All the body is lonely, beyond what one has oneself done. Still it cannot sink into the ground it stands upon, cannot sink and stop. - paula
i'm feeling the point of the black marker pen on my bare chest.
"you'll see, it'll look great!"
"are you sure it'll wash off?"
the pen makes unfamiliar movements: lines, curves, waves. i can barely feel it.
"take a look in the mirror!"
in the bright bathroom light i see myself, naked except for the strange sign on my chest. it does indeed look rather fancy and cool. returning to the living room where the only light is coming from the red digits of the clock blinking '03:05 AM' - this place is on a mission - i'm mumbling:
"yeah, you're right. it's kindofcool..."
but honestly : me and a tattoo? as if there wasn't enough pain already.
"...what does it mean?"
"ha! i won't tell you! come under here, you'll catchacold!"

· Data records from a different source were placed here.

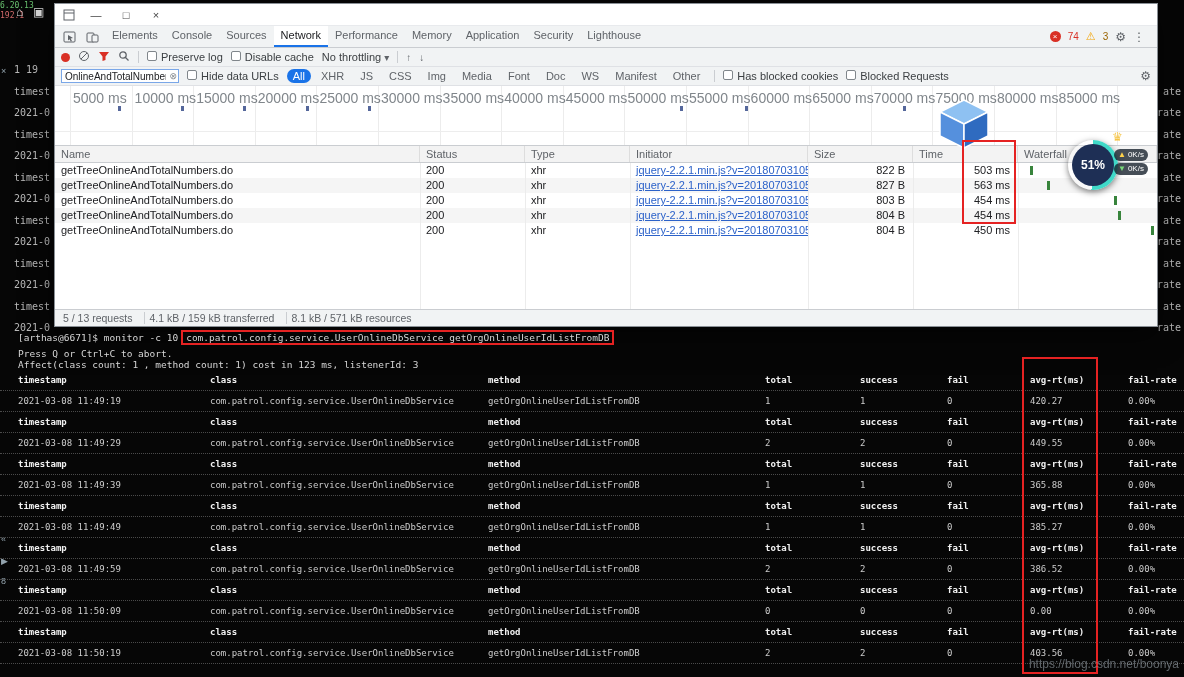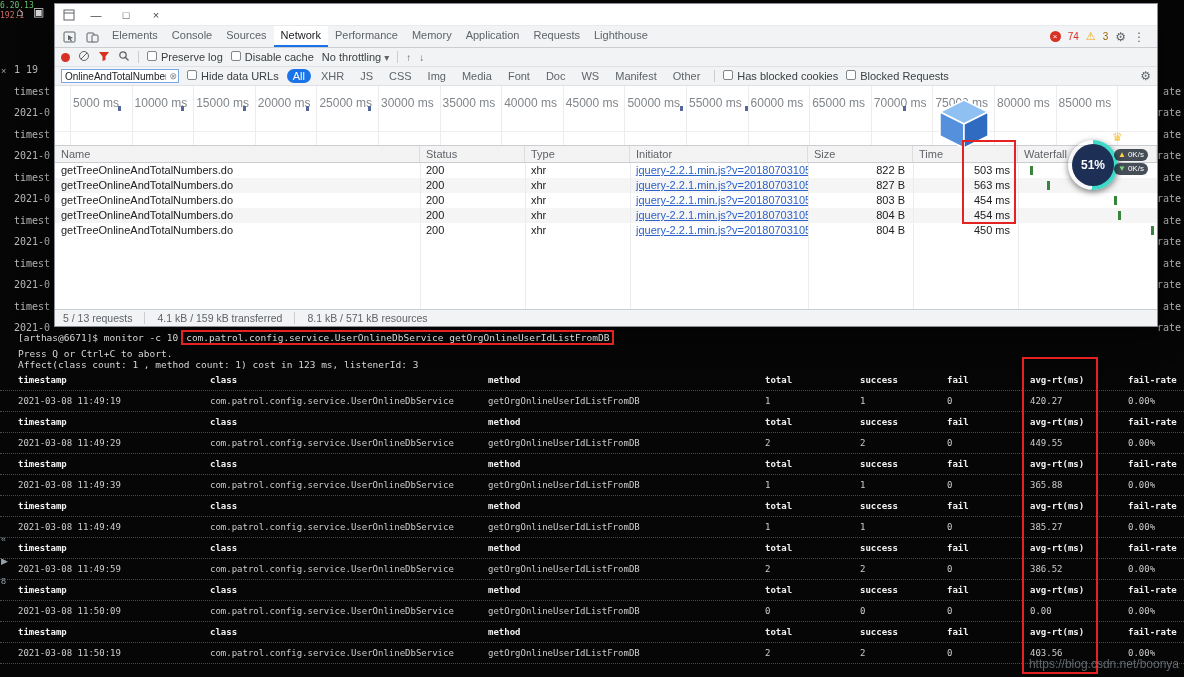--- a/index.html
+++ b/index.html
@@ -162,7 +162,7 @@
         <div class="tab">Performance</div>
         <div class="tab">Memory</div>
         <div class="tab">Application</div>
-        <div class="tab">Requests</div>
+        <div class="tab">Security</div>
         <div class="tab">Lighthouse</div>
       </div>
     <div class="tab-right">

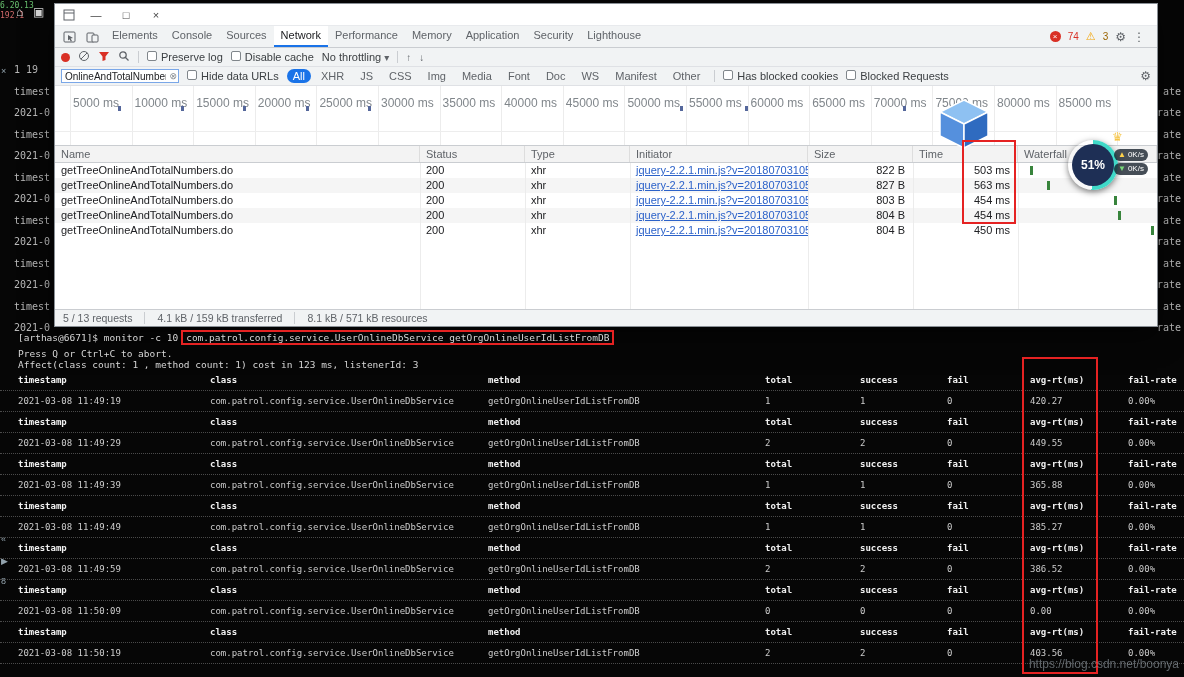--- a/index.html
+++ b/index.html
@@ -48,7 +48,7 @@
   .gear-right{margin-left:auto}
 
   .overview{flex:0 0 60px;position:relative;background:#fff;border-bottom:1px solid #cacdd1;background-image:repeating-linear-gradient(90deg,#ececec 0 1px,transparent 1px 61.6px);background-position:15px 0}
-  .tl-label{position:absolute;top:10px;font-size:12px;color:#80868b;white-space:nowrap}
+  .tl-label{position:absolute;top:4px;font-size:14px;color:#80868b;white-space:nowrap}
   .ov-mark{position:absolute;top:20px;width:3px;height:5px;background:#55679b}
   .overview::after{content:"";position:absolute;left:0;right:0;top:45px;height:1px;background:#ededed}
 

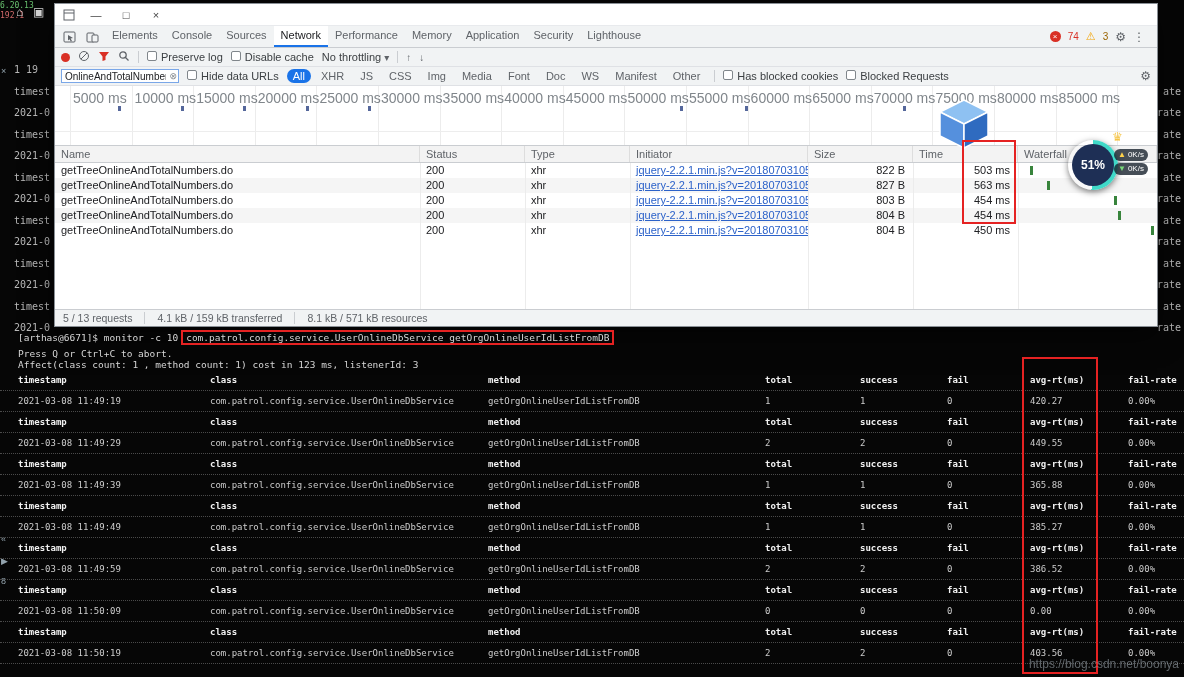--- a/index.html
+++ b/index.html
@@ -67,7 +67,7 @@
 
   .statusbar{flex:0 0 17px;display:flex;align-items:center;background:#f1f3f4;border-top:1px solid #cacdd1;color:#5f6368;font-size:10.5px;padding:0 8px}
   .sb-item{padding-right:12px}
-  .sb-item + .sb-item{border-left:1px solid #cacdd1;padding-left:12px}
+  .sb-item + .sb-item{border-left:1px solid #cacdd1;padding-left:4px}
 
   
   .terminal{position:absolute;left:0;top:330px;width:1184px;height:347px;font-family:"DejaVu Sans Mono",monospace;font-size:9px;color:#d6d6d6}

a warm blanket is folded over my legs.
"oh come on, tell me!"
"it means this..." and the sentence is finished by a kiss. i feel the general sense of unease become more concrete. i'm asking myself how it is possible to not notice that the stereo has been playing the same swing-jazz-standard song ever since we changed from the sofa to the bed and back the beat goes round and round the beat goes round and round. i start to wonder whether there's a point to all of this. i have to keep thinking about last night and the sign that you left in passing by. as if you looked back. not just once? [as i'm writing this, knee jumping up and down, wound up, close to exploding, biting my tongue until i'm tasting blood (swallowing it quickly before the beasts can scent my tracks), cold sweat running down my belly – the sense of overwhelming urgency in thom's voice : what the hell is he singing about what the hell? it doesn't sound like a happy encounter, it fucking doesn't sound like a happy encounter. wonder what image that jigsaw is displaying] i hear the animal screaming of the old hopemachine down in the basement as its clogs and wheels start to revolve gladly, it isn't rusty enough to not work. then my mind switches to the photos alice took in new york, the skyline and the crowded streets and her little girl holding a toy polar bear called "dracula". i *knew* they were feeding on blood! the way the hand holding my hand starts to twitch suddenly pulls me out of my thoughts. sure signs of sleep : the slow, regular, deep breathing, the full body weight upon mine, the random nonsensical movements of an arm or a leg or a finger : a familiar behavior, wanted and searched for, but loosening my gaze from rapid eye movement behind closed lids and the reflection of faint red clocklight on brown skin i'm staring at the nightly skyline and i'm realizing that everything tonight will remain an eternal second order substitution. i feel like a liar and a faker, even though there had been some kind of genuine tenderness in answering these affectionate touches and kisses which tasted like echoes, mixing with an afterimage of thom's voice promising it's all it's all it's all it's alright! it's all it's all it's all it's alright it's all it's all ... wish i would finally find myself in a place where this promise will lose its bitter, ironic tone.